- _PROBLEM STATEMENT_: Rewrite the data from the line containing "state / province: Oaxaca" down to the line containing "collectors: R. K. Godfrey & R. Tryon", both included, as a two-column CSV with the headers field and value. Give one row per line, put each entry in its own quoted field, and replace any line breaks with spaces.

── RECORDED INFORMATION

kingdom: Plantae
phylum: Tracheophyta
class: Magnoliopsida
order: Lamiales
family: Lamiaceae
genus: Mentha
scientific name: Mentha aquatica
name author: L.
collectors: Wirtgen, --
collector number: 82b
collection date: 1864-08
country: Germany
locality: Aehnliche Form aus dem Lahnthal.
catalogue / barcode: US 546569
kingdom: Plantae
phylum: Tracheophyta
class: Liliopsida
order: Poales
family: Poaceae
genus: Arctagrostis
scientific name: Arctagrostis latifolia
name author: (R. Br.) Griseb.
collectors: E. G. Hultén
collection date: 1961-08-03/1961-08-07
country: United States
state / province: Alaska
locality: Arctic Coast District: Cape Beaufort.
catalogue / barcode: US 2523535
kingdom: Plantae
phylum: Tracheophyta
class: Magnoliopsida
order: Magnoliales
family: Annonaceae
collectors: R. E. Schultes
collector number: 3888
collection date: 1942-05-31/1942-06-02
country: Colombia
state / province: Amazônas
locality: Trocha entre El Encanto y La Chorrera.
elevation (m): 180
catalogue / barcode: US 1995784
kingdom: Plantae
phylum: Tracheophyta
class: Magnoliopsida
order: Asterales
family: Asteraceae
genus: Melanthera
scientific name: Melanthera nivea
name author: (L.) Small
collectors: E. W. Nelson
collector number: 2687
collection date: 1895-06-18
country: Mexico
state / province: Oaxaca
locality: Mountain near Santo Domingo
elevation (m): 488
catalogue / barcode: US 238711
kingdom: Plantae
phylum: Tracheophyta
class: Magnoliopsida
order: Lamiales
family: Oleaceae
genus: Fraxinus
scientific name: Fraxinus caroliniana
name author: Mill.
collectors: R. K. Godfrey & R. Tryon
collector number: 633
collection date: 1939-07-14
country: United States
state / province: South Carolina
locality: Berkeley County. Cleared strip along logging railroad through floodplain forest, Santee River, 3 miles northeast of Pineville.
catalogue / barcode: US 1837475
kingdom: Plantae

────

- _RESPONSE FOR THIS EXERCISE_:
field,value
"state / province:","Oaxaca"
"locality:","Mountain near Santo Domingo"
"elevation (m):","488"
"catalogue / barcode:","US 238711"
"kingdom:","Plantae"
"phylum:","Tracheophyta"
"class:","Magnoliopsida"
"order:","Lamiales"
"family:","Oleaceae"
"genus:","Fraxinus"
"scientific name:","Fraxinus caroliniana"
"name author:","Mill."
"collectors:","R. K. Godfrey & R. Tryon"